April 19, 2015

To begin ending the too-big-to-fail banks, start by taking away the bowl of growth hormones.

Sir, I refer to your “Misbehaving banks must have their day in court” April 21

In November 1999 in an Op-Ed I wrote: “Currently market forces favors the larger the entity is, be it banks, law firms, auditing firms, brokers, etc. Perhaps one of the things that the authorities could do, in order to diversify risks, is to create a tax on size.”

And in May 2003, in a workshop for regulators at the World Bank, while Basel II was being discussed, I opined: “A regulation that regulates less, but is more active and trigger-happy, and treats a bank failure as something normal, as it should be, could be a much more effective regulation. The avoidance of a crisis, by any means, might strangely lead us to the one and only bank, therefore setting us up for the mother of all moral hazards—just to proceed later to the mother of all bank crises. Knowing that “the larger they are, the harder they fall,” if I were regulator, I would be thinking about a progressive tax on size.

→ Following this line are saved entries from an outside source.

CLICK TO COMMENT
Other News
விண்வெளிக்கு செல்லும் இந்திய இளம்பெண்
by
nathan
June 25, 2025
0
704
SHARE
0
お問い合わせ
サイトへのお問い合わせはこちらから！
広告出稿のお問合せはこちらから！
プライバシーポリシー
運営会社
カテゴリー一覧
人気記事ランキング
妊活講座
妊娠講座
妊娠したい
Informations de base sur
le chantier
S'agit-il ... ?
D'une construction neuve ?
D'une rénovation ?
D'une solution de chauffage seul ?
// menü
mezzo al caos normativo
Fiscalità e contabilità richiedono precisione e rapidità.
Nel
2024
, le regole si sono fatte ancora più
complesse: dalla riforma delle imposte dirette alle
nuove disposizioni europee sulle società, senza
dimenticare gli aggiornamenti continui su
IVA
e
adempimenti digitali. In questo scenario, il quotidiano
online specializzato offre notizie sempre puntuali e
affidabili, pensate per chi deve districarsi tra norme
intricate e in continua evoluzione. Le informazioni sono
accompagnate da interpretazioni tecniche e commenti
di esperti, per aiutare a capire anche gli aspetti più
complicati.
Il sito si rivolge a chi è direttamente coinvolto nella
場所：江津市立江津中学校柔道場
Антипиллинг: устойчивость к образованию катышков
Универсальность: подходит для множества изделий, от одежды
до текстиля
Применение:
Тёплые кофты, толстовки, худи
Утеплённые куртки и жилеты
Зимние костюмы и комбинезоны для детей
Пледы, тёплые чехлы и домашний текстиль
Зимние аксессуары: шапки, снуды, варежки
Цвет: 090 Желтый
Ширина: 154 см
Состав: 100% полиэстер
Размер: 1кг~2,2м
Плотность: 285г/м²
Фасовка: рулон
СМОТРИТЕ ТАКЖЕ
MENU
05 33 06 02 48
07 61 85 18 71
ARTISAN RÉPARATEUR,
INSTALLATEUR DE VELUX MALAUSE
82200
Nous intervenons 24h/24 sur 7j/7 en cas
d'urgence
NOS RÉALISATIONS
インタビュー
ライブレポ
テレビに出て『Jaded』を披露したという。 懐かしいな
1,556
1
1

And so I guess I have been on the forefront of fighting the TBTF banks.

But, during that fight I have become convinced that the most important tool would be to take away from the banks that bowl of growth hormones that minimum equity requirement against assets perceived as safe signify.

And, talking about “a day in court”, I would also haul regulators in front of a judge in order to ask them: “Who gave you the right to discriminate against those perceived as risky, those who, precisely because of that perception, are already naturally discriminated against by banks?